From the line holding "unerfreulichen Umstand, den" through the line holding "roceso de licitación de la" below, write out every line exactly; include both of those lines and drop the pictures.

• • • •

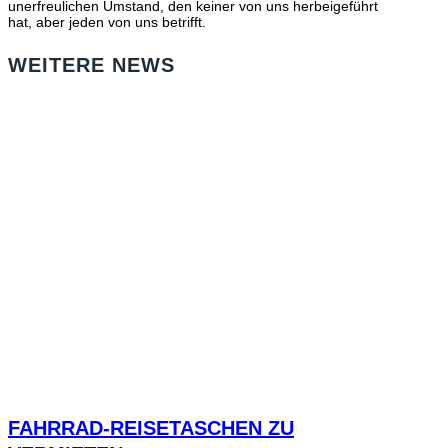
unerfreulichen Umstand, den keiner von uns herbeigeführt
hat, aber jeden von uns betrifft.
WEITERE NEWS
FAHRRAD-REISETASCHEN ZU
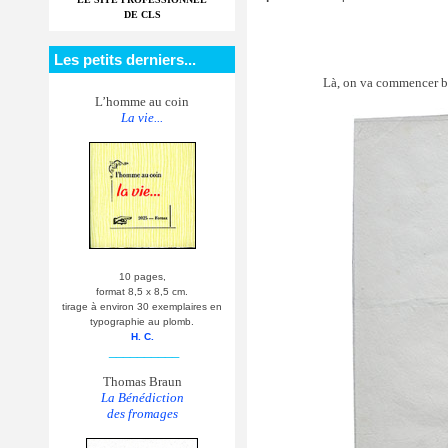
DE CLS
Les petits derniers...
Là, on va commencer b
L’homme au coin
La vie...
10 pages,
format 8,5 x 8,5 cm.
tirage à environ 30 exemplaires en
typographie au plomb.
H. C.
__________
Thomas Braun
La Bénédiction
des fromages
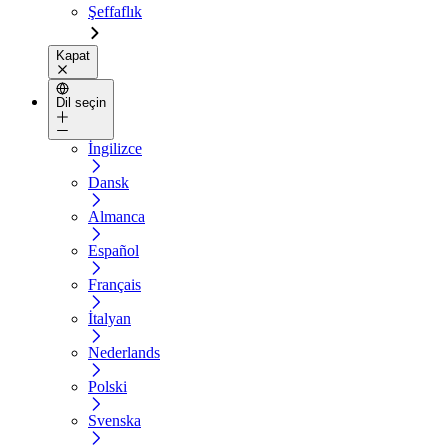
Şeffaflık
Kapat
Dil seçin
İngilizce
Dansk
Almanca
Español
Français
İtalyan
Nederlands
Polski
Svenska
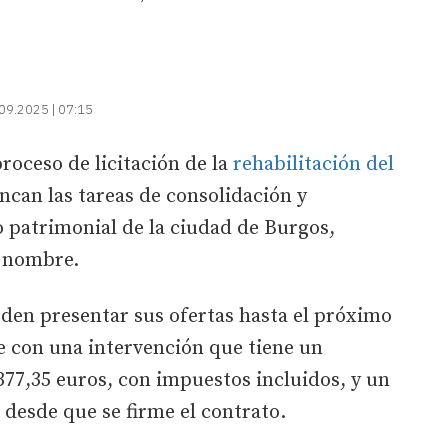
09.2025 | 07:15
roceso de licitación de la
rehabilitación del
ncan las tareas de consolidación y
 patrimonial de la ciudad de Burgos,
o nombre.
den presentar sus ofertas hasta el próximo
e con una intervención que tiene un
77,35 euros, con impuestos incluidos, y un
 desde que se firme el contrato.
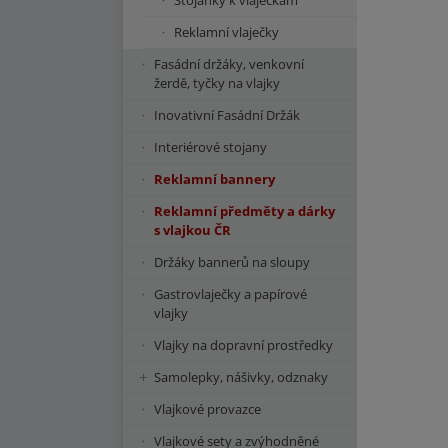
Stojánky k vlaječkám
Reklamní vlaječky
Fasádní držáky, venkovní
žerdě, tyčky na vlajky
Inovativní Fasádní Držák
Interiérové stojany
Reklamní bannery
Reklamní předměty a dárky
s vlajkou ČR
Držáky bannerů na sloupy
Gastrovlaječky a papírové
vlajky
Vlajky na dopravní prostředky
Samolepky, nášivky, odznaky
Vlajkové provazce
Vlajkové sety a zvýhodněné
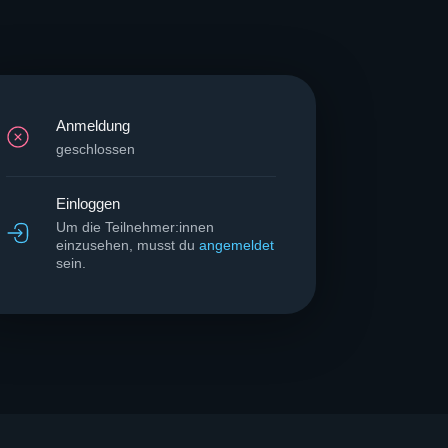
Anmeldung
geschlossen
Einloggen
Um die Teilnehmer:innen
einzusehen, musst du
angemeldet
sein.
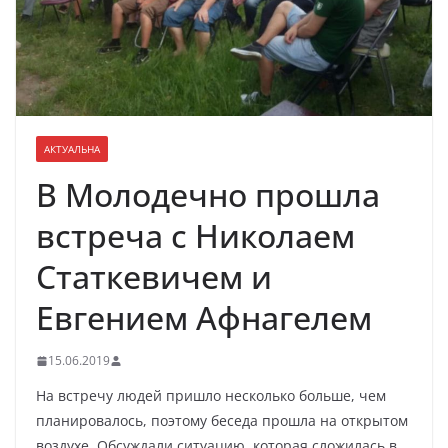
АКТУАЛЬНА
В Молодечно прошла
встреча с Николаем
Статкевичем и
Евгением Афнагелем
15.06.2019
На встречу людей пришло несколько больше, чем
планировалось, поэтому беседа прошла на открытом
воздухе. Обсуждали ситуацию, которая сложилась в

• • • •

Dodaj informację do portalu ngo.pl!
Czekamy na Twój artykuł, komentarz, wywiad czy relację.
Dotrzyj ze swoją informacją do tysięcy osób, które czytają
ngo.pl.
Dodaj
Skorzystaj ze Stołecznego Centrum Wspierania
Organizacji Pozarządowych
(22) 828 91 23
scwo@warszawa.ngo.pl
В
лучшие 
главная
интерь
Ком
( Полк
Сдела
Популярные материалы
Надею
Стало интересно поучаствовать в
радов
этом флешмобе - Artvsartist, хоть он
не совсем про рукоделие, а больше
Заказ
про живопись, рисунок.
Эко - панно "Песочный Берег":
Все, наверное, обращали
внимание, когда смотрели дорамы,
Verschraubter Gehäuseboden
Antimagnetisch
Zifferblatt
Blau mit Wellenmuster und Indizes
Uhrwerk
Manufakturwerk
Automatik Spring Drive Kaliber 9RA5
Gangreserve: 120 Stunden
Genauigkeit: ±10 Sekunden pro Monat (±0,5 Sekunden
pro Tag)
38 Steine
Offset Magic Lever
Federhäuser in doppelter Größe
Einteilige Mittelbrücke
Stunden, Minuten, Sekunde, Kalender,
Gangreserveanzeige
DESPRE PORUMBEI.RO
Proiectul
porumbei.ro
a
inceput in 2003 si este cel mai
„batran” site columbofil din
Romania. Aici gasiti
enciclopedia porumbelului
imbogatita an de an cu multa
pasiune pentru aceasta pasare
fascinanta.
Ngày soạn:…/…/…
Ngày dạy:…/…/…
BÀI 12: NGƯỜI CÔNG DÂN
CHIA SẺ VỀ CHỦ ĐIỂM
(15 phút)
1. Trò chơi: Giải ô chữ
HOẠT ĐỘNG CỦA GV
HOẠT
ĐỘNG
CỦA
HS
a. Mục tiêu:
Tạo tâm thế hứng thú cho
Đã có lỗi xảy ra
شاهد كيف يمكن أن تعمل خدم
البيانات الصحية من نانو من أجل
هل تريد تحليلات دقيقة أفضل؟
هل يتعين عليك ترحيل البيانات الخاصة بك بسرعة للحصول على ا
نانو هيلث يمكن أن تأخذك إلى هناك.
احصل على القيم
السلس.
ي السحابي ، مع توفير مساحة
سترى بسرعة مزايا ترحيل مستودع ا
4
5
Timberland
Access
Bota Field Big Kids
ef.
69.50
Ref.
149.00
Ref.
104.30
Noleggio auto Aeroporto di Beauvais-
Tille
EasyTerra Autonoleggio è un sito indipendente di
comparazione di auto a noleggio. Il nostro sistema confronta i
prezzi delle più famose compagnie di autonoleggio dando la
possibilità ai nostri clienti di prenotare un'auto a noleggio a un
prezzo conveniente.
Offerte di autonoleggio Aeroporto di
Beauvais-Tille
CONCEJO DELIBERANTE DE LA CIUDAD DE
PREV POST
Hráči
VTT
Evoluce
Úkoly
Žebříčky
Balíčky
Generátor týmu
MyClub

• • • •

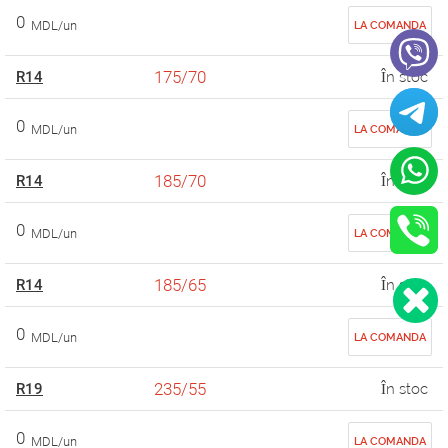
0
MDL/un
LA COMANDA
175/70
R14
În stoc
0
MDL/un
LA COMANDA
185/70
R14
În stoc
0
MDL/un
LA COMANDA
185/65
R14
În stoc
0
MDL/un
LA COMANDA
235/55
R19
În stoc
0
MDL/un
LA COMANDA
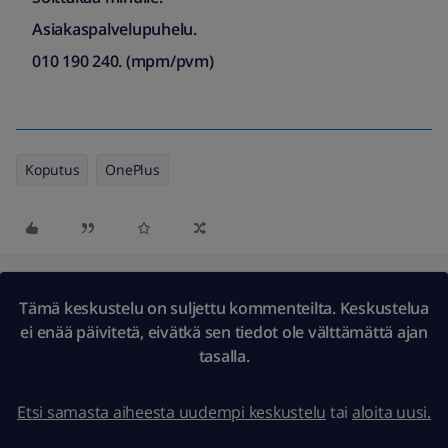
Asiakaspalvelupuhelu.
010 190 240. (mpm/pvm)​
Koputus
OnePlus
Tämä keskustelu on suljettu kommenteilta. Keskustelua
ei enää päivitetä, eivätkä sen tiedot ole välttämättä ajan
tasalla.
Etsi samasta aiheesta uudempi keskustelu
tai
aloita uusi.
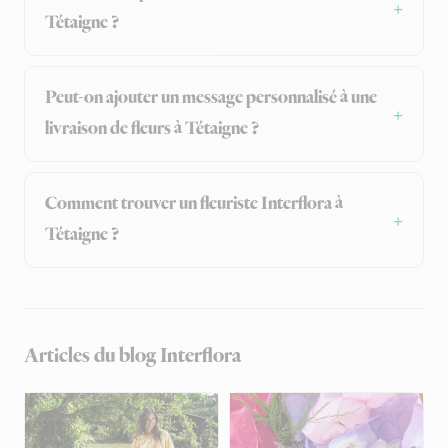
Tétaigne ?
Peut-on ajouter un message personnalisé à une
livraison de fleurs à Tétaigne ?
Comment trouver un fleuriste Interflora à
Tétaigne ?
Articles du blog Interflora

• • • •

Result below:
unerfreulichen Umstand, den keiner von uns herbeigeführt
hat, aber jeden von uns betrifft.
WEITERE NEWS
FAHRRAD-REISETASCHEN ZU
DE CLS
Les petits derniers...
Là, on va commencer b
L’homme au coin
La vie...
10 pages,
format 8,5 x 8,5 cm.
tirage à environ 30 exemplaires en
typographie au plomb.
H. C.
__________
Thomas Braun
La Bénédiction
des fromages
Şeffaflık
Kapat
Dil seçin
İngilizce
Dansk
Almanca
Español
Français
İtalyan
Nederlands
Polski
Svenska
09.2025 | 07:15
roceso de licitación de la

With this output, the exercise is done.